First-in-Nation Law to Reduce Barriers to Advanced Classes
Olympia, Wash. -- Washington state has become the first in the country to break down historic access barriers and adopt an automatic enrollment policy for advanced math, English, and science classes in all high schools. The policy, also known as Academic Acceleration, is designed to increase access for all students to dual credit and advanced class enrollment, especially underrepresented students who were often left behind even when they were talented enough to progress to the next level.

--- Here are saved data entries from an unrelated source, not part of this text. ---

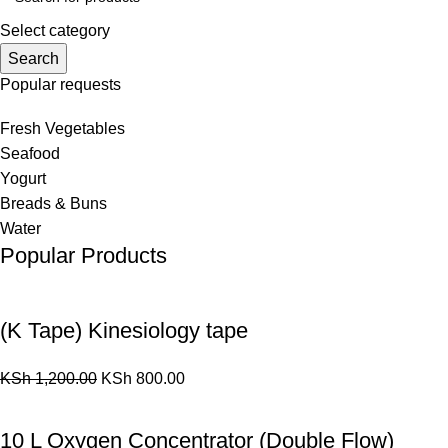
Select category
Search
Popular requests
Fresh Vegetables
Seafood
Yogurt
Breads & Buns
Water
Popular Products
(K Tape) Kinesiology tape
KSh
1,200.00
KSh
800.00
10 L Oxygen Concentrator (Double Flow)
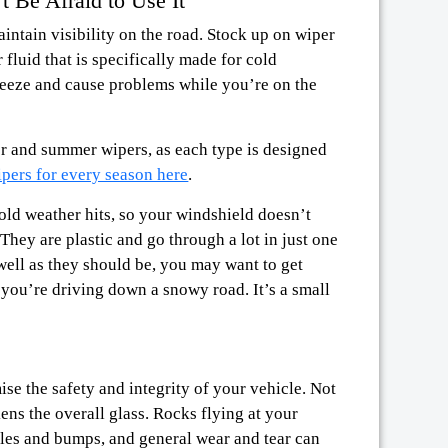
t Be Afraid to Use It
intain visibility on the road. Stock up on wiper
 fluid that is specifically made for cold
freeze and cause problems while you’re on the
er and summer wipers, as each type is designed
pers for every season here
.
old weather hits, so your windshield doesn’t
 They are plastic and go through a lot in just one
well as they should be, you may want to get
 you’re driving down a snowy road. It’s a small
se the safety and integrity of your vehicle. Not
ens the overall glass. Rocks flying at your
les and bumps, and general wear and tear can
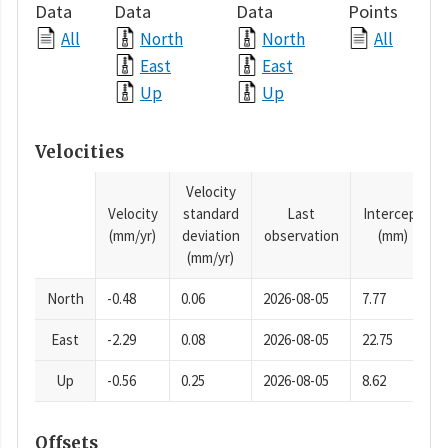
Data
Data
Data
Points
All
North
North
All
East
East
Up
Up
Velocities
Velocity
Velocity
standard
Last
Intercept
(mm/yr)
deviation
observation
(mm)
(mm/yr)
North
-0.48
0.06
2026-08-05
7.77
East
-2.29
0.08
2026-08-05
22.75
Up
-0.56
0.25
2026-08-05
8.62
Offsets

School districts have until the 2021-22 school year to implement the policy and the law also allows families to opt their student out of the advanced classes if desired.
The policy is part of HB 1599 (section 502, page 49), passed by the state legislature on April 22 and signed by Governor Jay Inslee (WA-D) on Tuesday, May 7.This legislation was championed by Stand For Children Washington, a non-profit education advocacy organization.

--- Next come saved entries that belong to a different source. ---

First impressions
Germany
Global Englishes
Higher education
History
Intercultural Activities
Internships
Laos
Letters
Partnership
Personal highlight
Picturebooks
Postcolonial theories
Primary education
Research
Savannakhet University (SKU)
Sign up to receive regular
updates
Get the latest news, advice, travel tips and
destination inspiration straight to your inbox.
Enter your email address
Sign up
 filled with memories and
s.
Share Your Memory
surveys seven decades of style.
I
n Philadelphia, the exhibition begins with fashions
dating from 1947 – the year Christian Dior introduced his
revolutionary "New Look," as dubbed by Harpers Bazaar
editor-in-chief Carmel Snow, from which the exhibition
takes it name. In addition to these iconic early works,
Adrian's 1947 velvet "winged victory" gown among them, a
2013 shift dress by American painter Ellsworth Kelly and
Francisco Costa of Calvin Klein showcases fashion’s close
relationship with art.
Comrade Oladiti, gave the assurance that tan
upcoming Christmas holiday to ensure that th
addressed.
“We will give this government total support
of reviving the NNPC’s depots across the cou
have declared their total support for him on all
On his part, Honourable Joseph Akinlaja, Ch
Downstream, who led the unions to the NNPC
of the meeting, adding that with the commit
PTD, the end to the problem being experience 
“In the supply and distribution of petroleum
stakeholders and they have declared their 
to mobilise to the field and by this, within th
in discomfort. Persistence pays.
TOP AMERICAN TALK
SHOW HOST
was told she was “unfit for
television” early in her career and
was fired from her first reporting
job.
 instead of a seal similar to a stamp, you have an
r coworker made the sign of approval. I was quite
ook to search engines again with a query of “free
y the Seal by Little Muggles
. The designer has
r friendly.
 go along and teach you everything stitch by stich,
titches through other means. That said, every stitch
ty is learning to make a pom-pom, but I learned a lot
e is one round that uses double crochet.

“Stand for Children and our tireless advocates will continue to strengthen programs that work to lift more kids toward bright, successful futures. If students are qualified for advanced coursework, we expect to see them challenged and ultimately surpassing every indicator of student success,” said Libuse Binder, Executive Director at Stand for Children Washington, a longtime champion of the policy and legislation.

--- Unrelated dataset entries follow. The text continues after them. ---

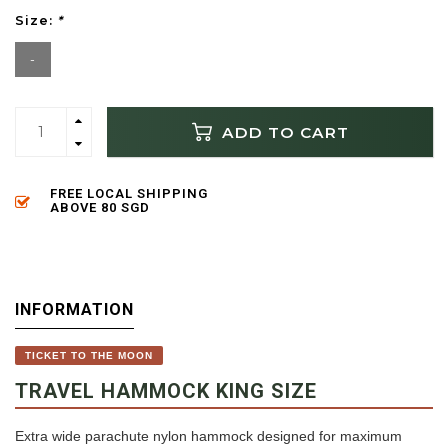
Size:
*
-
ADD TO CART
FREE LOCAL SHIPPING
ABOVE 80 SGD
INFORMATION
TICKET TO THE MOON
TRAVEL HAMMOCK KING SIZE
Extra wide parachute nylon hammock designed for maximum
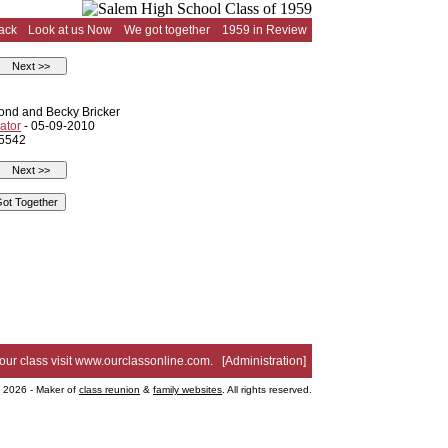
ack
Look at us Now
We got together
1959 in Review
nd and Becky Bricker
ator
- 05-09-2010
 5542
your class visit
www.ourclassonline.com
. [
Administration
]
2026 - Maker of
class reunion
&
family websites
. All rights reserved.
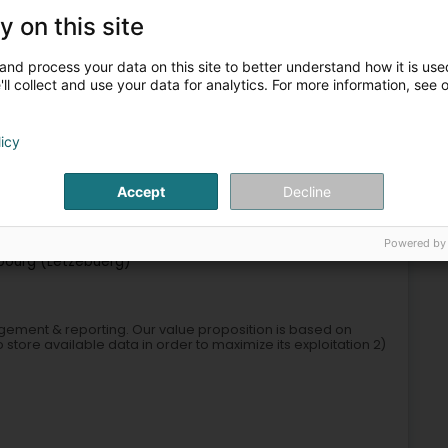
y on this site
and process your data on this site to better understand how it is used
ll collect and use your data for analytics. For more information, see 
licy
ls of the financial sector
Credit and financing
Holding
Accept
Decline
4
790 m
Powered by
ourg (Lëtzebuerg)
agement & reporting. Our value proposition is based on
 store available data in order to maximize its exploitation 2)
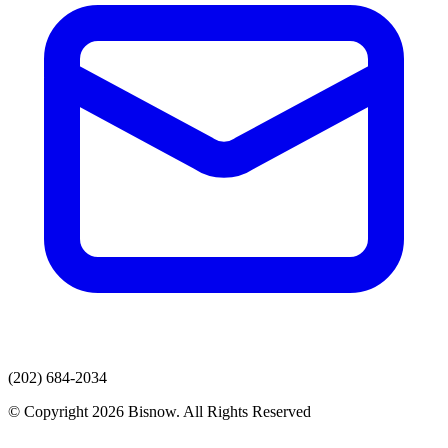
(202) 684-2034
© Copyright 2026 Bisnow. All Rights Reserved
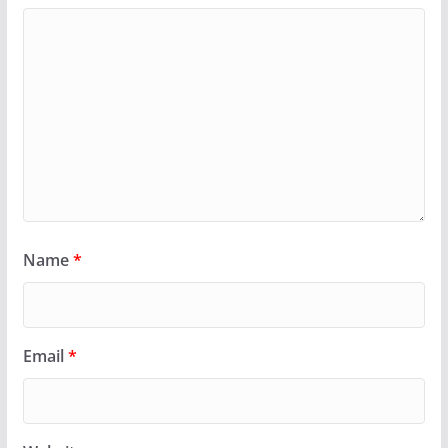
Name
*
Email
*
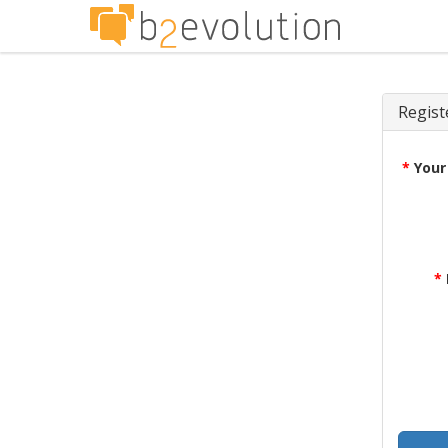
Regist
*
Your
*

Through Academic Acceleration, students who meet standard on state-level exams are automatically placed into the next more rigorous course in the matching content area(s). As of 2018, at least 50 school districts in Washington have already implemented the policy and a majority have improved the equity of access for historically underserved students enrolled in advanced classes (Stand for Children analysis of OSPI data, 2018). The program seeks to rectify historic bias that has limited access for students of color and other disadvantaged groups to advanced education options.
Research on Advanced Placement (AP), International Baccalaureate, and dual enrollment programs (partnerships between high schools and colleges) show that participation in these advanced, college-credit earning programs increase students’ likelihood to graduate from high school, enroll in college, and to perform better in college. There is also evidence that these effects are particularly strong for low-income students and students of color.
The 2019-2021 biennium budget passed by the Washington State Legislature includes funding to provide for dual credit programs including subsidized Advanced Placement exam fees and International Baccalaureate class fees and exam fees for low-income students.
The commitment to ensuring equitable opportunities in advanced coursework was pioneered by Federal Way Public Schools - the state’s 9th largest district - when its school board implemented the policy in 2010-11. The district saw a dramatic rise in enrollment of advanced classes and a notable increase among students of color. According to 2019 data, passing rates for advanced classes at Federal Way are now at 92% and all racial subgroups are passing at rates of 87% or higher.
Inspired by the success in Federal Way, in 2013 the Washington State Legislature passed HB 1642, championed by Stand for Children Washington, which established the Academic Acceleration Incentive Program to encourage adoption of the policy with grants for school districts. As recently as 2016-17, school districts who received the grant and implemented the policy saw significant gains in enrollment by students of historically underrepresented populations (OSPI, 2018).
Other school districts in Washington have implemented these policies and also experienced success. Since implementing a program similar to that of Federal Way, in Tacoma Public Schools enrollment in advanced classes has increased from 27.5% to 71.1% for all students since 2013 and tripled for historically underserved students of color from 19.5% to 60%.
“We’ve seen huge results in Tacoma with more kids taking these classes and these exams. And that corresponds with more kids graduating. And as those numbers go up, we have to remember that each one of those numbers is a kid,” said Josh Garcia, Deputy Superintendent of Tacoma Public Schools and one of the original architects of the policy in Federal Way.
Washington’s success is being mirrored in legislation in at least two other states in the nation including North Carolina and Colorado. Last year, North Carolina passed a law (H986), requiring the automatic enrollment of qualified students into math courses in high school. Meanwhile, the Colorado General Assembly passed legislation in April launching a grant program similar to the one established in Washington in 2013 (SB19-059). While other states do not automatically enroll students, states like Delaware and Kentucky, require schools to notify parents that their student’s test scores signal they are ready for advanced work.
States around the country have been implementing efforts to increase the diversity of students of color and low-income students in advanced classes and college-credit earning classes. According to the College Board, in 2018 only 50% of Black, Latino, Native American, and Pacific Islander students who qualified for advanced classes were enrolled in them (College Board), equating to about 750,000 students nationwide (EOS). In fact, data from the Department of Education’s Civil Rights Data Collection, show white students are twice as likely to take dual credit courses as Black or Latino students (Columbia University Teachers College).